THE DATA -
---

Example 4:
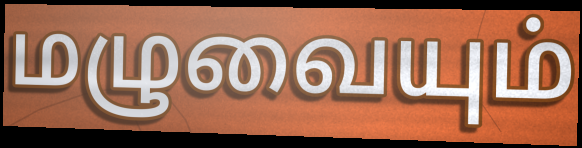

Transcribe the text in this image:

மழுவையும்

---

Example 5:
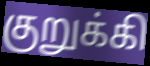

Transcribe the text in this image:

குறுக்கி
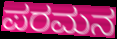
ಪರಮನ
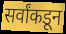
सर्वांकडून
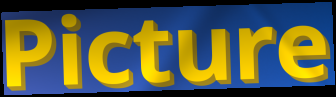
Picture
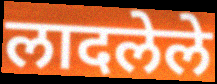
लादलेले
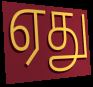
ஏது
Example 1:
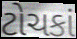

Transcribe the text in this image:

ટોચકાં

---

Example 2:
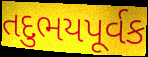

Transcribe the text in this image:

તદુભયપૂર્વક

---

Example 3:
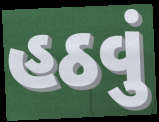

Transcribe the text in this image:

WHAT THE TASK ASKS - Transcribe the data word for word, with no images.

ANSWER TO THE EXERCISE -
---

Example 4:

Transcribe the text in this image:

மழுவையும்

---

Example 5:

Transcribe the text in this image:

குறுக்கி
ಪರಮನ
सर्वांकडून
Picture
लादलेले
ஏது
Example 1:

Transcribe the text in this image:

ટોચકાં

---

Example 2:

Transcribe the text in this image:

તદુભયપૂર્વક

---

Example 3:

Transcribe the text in this image:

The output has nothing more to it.